While Medicare for all may sound revolutionary, payments to clinicians and hospitals in the new system would not be. They would be governed by “Medicare’s current payment structures,” according to a summary of the law issued by Sanders. Those structures include traditional fee schedules and payment reforms found in the ACA and the Medicare Access and CHIP Reauthorization ACT.
Physicians and other providers would have to sign an agreement to participate in the legislation’s Universal Medicare Program (UMP), which they can terminate for any reason. The law would apply Medicare’s current provider standards to determine who can participate.
The UMP would be phased in over 4 years. In the first year after the bill’s enactment, every child up to 18 years of age could enroll in a revamped version of traditional Medicare that would include dental, vision, and hearing-aid benefits, which are not included now. In addition, Medicare’s eligibility age for adults would drop from 65 to 55. That age threshold would fall to 45 in the second year and 35 in the third, with every adult becoming eligible for a UMP card in year 4.
Patients would be able to choose any clinician or hospital they like. And they won’t have to worry about affordability, the bill promises. That’s because they wouldn’t owe any deductible, coinsurance, or copayment for covered services, which would include reproductive, maternity and new-born care, as well as abortions. The bill makes an exception on cost-sharing for prescription drugs, but it can’t exceed $200 a year (it’s for the sake of encouraging the use of generics).

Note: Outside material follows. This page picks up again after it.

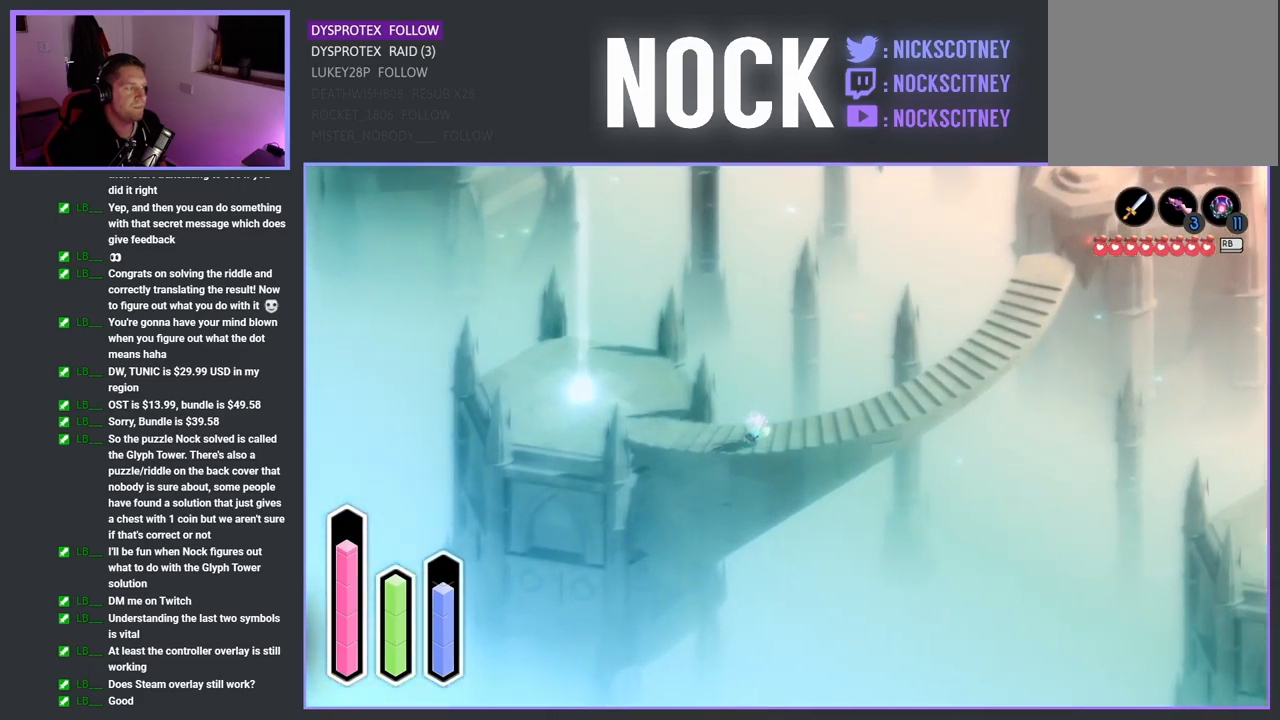
{"buttons": [], "left_stick": "up-left", "right_stick": "center", "events": []}
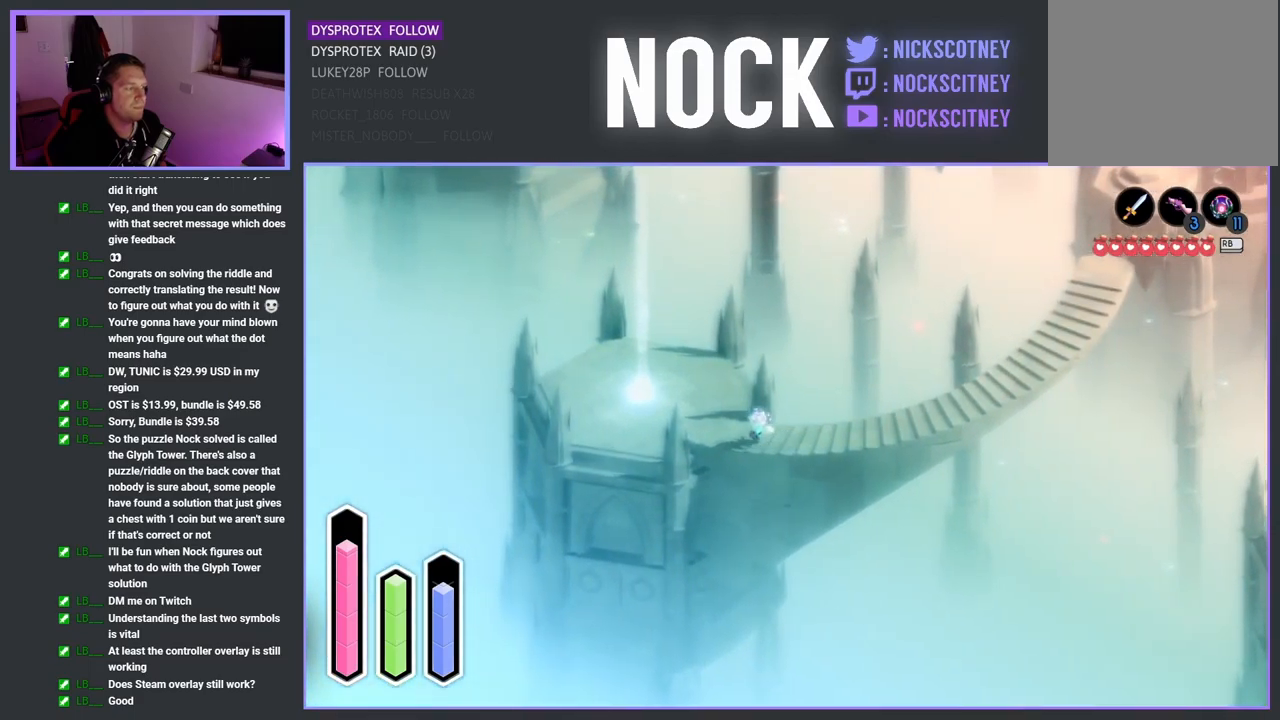
{"buttons": [], "left_stick": "up-left", "right_stick": "center", "events": []}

Sanders’ bill does not extend to military veterans or Native Americans, who would continue to receive coverage through the Veterans Health Administration and the Indian Health Service, respectively.

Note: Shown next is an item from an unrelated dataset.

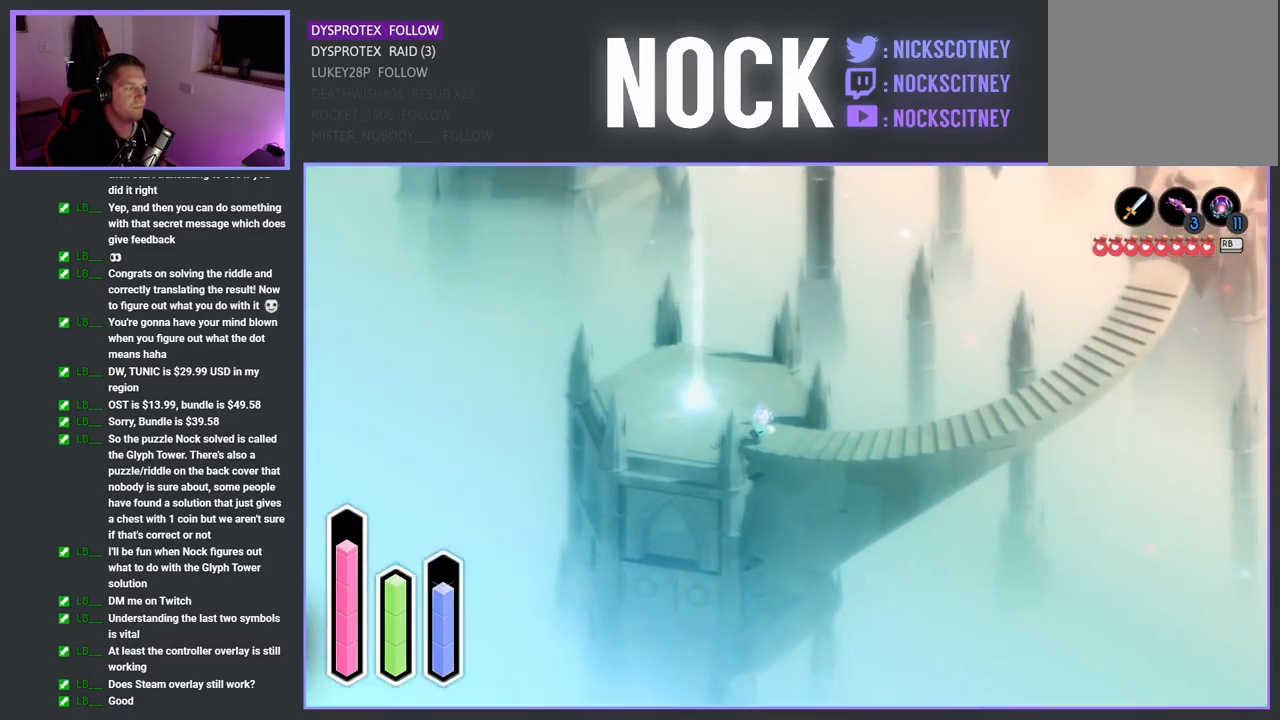
{"buttons": [], "left_stick": "up-left", "right_stick": "center", "events": []}
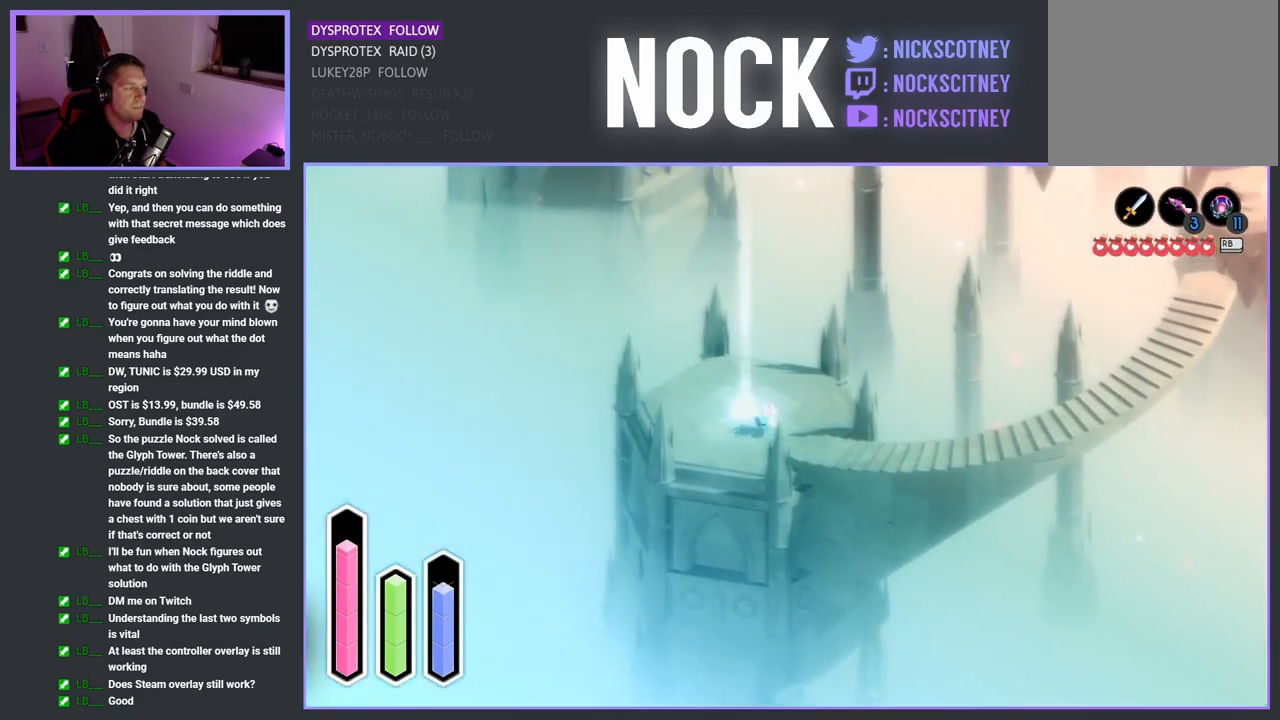
{"buttons": [], "left_stick": "center", "right_stick": "center", "events": [[350, "left_stick", "center"]]}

The Medicare for All Act of 2017 would drastically shrink the size of the private health insurance industry, if not abolish it. Beginning in year 4 of the bill’s implementation, insurers could no longer sell coverage that duplicates the benefits provided under the UMP, and employers could no longer provide duplicated benefits to past or current employees and their dependents. Insurers could sell policies for benefits not found in the UMP, however.
Anticipating the damage it would cause to private insurers, Sanders’ bill states that the UMP budget may provide “transition assistance to health insurance administration workers who may be displayed because of…this act.”
Sanders maintains that Medicare for all would “finally separate health insurance from employment.” As a result, employees wouldn’t have to worry about losing coverage if they left a job, and employers would be spared the financial burden of providing coverage.
Possible Pots of Money to Pay for Universal Medicare
The Medicare for All Act of 2017 did not come with a cost estimate, but a related document on financing the bill noted that the United States spends more than $3.2 trillion a year on healthcare, with publicly funded programs like Medicare and Medicaid costing more than $2 trillion.
Sanders is confident the nation can afford Medicare for all, despite the trillions of dollars involved. The new system, he argues, could save as much as $500 billion a year in administrative costs because Medicare spends less than one sixth of what private insurers spend on paperwork. The government also could save up to $113 billion a year by negotiating the price of prescription drugs with pharmaceutical companies.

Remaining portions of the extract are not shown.